Babies actively learn from the environment around them. From the moment they are born, they perceive the world around them through their sense of hearing, smell, sight and touch in unsupervised settings. Research suggests that at just six months of age, infants can comprehend cause and effect relationships—such as understanding that pushing a button on a toy makes it play music.
Modern unsupervised machine learning (ML) algorithms suffer from critical limitations that inhibit them from extrapolating meaningful information and learning from unlabelled data in their surroundings—a task that an average baby actively excels at. Conceptually, an infant’s learning process is similar to how artificial unsupervised learning occurs—by interpreting vast amounts of unlabelled data from the surroundings.

Most ML algorithms require structured and labelled datasets to learn. (Image: Canva)
Experts are examining the ability of artificial intelligence (AI) to learn in unsupervised learning environments by drawing parallels to infant learning.
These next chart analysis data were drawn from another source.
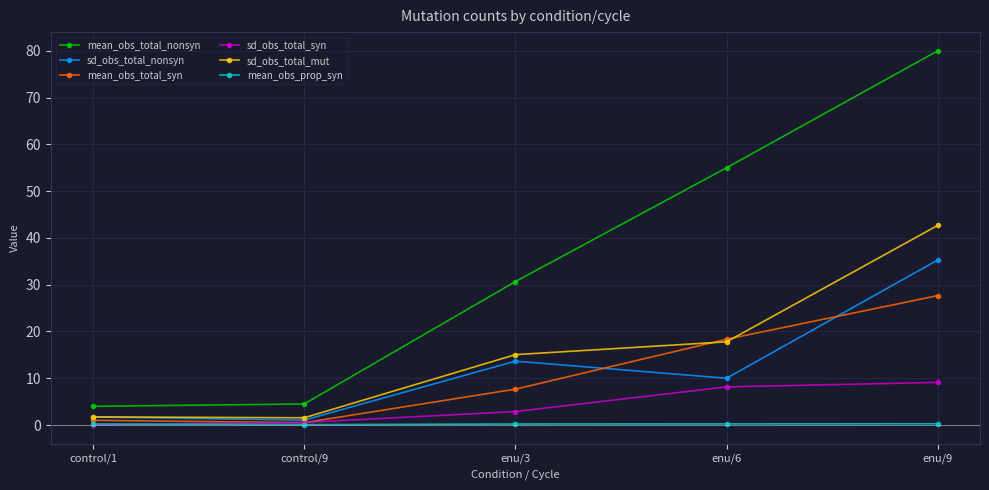

True or false: mean_obs_prop_syn and mean_obs_total_nonsyn intersect in this chart.

False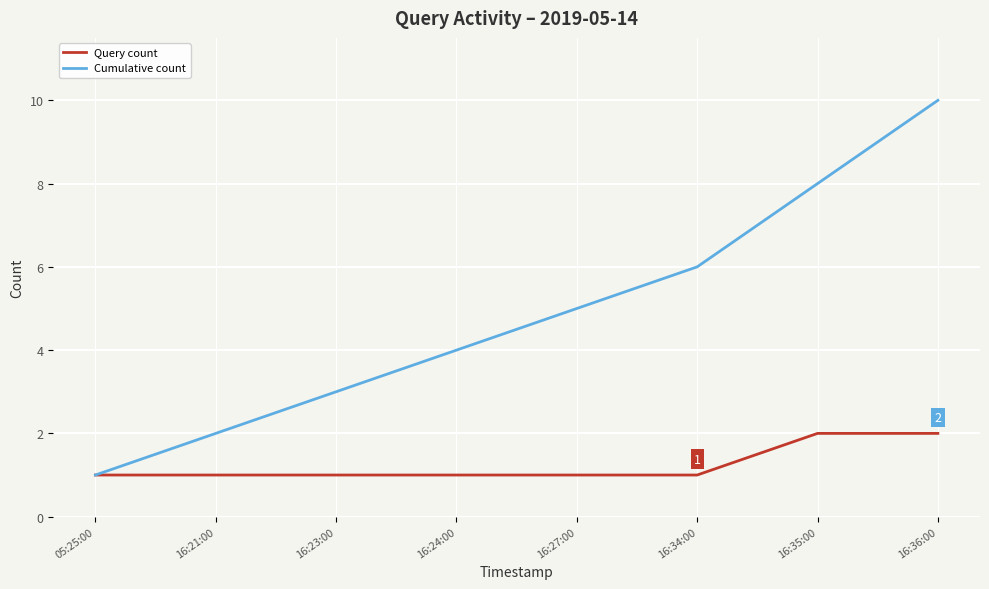

Reading left to right, list all the values displayed in this chart.

Query count: 1	1	1	1	1	1	2	2
Cumulative count: 1	2	3	4	5	6	8	10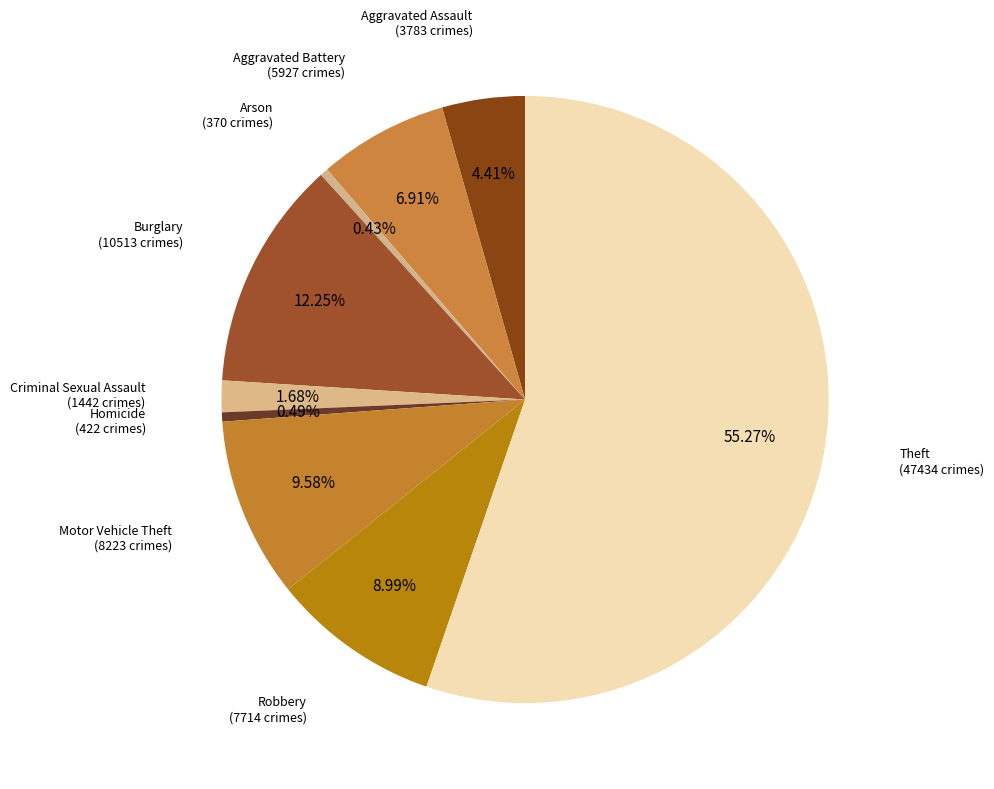

Is it true that Criminal Sexual Assault is 10% of the pie?

False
In their recently published research ‘Lessons from infant learning for unsupervised machine learning’, Trinity College Dublin research fellows Lorijn Zaadnoordijk and Tarek R. Besold describe how the new and improved generation of artificial intelligence algorithms can benefit from richer datasets that allow for a deeper insight into our world that can afford our AI tools a steeper developmental trajectory while overcoming the dependence on labelled datasets.
“As AI researchers we often draw metaphorical parallels between our systems and the mental development of human babies and children”, argues Besold.
“It is high time to take these analogies more seriously and look at the rich knowledge of infant development from psychology and neuroscience, which may help us overcome the most pressing limitations of machine learning.”
The research appears in the machine learning and artificial intelligence journal, Nature Machine Intelligence.
Modern unsupervised learning algorithms lack neuroplasticity—that is, the brain’s ability to modify, adapt or change structurally or functionally in response to the environment through experiences.
Researchers suggest that an AI model inspired by infant learning may be able to benefit from perceiving the world through data sets that present a fuller, more comprehensive view of the world, potentially allowing machines to discover how the world looks, sounds, and ‘feels’ like.
But until then, babies will have an edge over AI.